Back to Eliza

AlphaChip Macro Placement Research Index

packages/chip/research/alpha_chip_macro_placement/00_index.md

2.0.12.7 KB
Original Source

AlphaChip Macro Placement Research Index

Goal: get E1 to the point where macro placement candidates can be generated by Google Circuit Training / AlphaChip, imported into the existing OpenLane/OpenROAD flow, and judged by physical-design evidence rather than proxy reward alone.

Current setup

  • external/circuit_training: Google Circuit Training checkout, pinned to r0.0.4 for the stable Docker path.
  • external/MacroPlacement: TILOS MacroPlacement checkout for public datasets, format translators, and evaluator context.
  • scripts/alphachip/: local wrappers for Docker build, smoke tests, toy training, setup checks, and Nebius H200 notes.
  • /tmp/e1-alphachip/: generated local logs and checkpoints when repo-local build/ is not writable. The current checkout has a root-owned build/ directory, so wrappers fall back to this path.

Verified locally

  • Circuit Training Docker image circuit_training:e1-r0.0.4 builds and runs.
  • Google GCS binaries for plc_wrapper_main and DREAMPlace were inaccessible during setup.
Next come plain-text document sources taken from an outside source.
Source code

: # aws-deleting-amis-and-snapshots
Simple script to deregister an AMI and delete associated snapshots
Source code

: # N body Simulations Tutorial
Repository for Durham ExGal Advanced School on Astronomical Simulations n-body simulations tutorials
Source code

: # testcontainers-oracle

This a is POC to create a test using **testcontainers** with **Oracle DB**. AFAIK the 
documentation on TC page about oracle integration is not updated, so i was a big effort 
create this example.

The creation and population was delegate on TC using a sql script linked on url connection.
The image uses the Farama A2Perf plc_wrapper_main binary and a DREAMPlace import stub, which is valid only with --std_cell_placer_mode=fd.
  • Toy AlphaChip training completed with Reverb, two collect workers, learner, policy checkpoints, and saved policies under /tmp/e1-alphachip/toy.
  • OpenLane Docker flow completed for e1_pd_smoke_top and produced final DEF, GDS, ODB, and metrics under pd/openlane/runs/RUN_2026-05-19_03-33-45/final.

Practical pipeline

  1. Build the Circuit Training Docker image.
  2. Run upstream smoke/toy training to validate the environment.
  3. Generate or collect E1 LEF/DEF/netlist collateral from OpenLane/OpenROAD.
  4. Convert E1 placement input to Circuit Training protobuf plus initial PLC.
  5. Run AlphaChip training or fine-tuning.
  6. Convert candidate placement back to DEF.
  7. Import DEF into an exploratory OpenLane config with FP_DEF_TEMPLATE.
  8. Accept/reject candidates using OpenLane/OpenROAD timing, routing, DRC, LVS, antenna, power, and PDN evidence.

First commands

sh
scripts/alphachip/check_setup.sh
scripts/alphachip/build_container.sh
scripts/alphachip/run_toy_training.sh

The current local image defaults to force-directed standard-cell placement:

sh
STD_CELL_PLACER_MODE=fd scripts/alphachip/run_toy_training.sh

For local GPU smoke, build the GPU image and run:

sh
ALPHACHIP_GPU_IMAGE=1 scripts/alphachip/build_container.sh
USE_GPU=True scripts/alphachip/run_toy_training.sh

Key caveat

AlphaChip optimizes proxy wirelength/congestion/density. It is not signoff. The source of truth remains the E1 physical-design flow under pd/, especially OpenLane/OpenROAD runs and scripts/check_pd_signoff.py.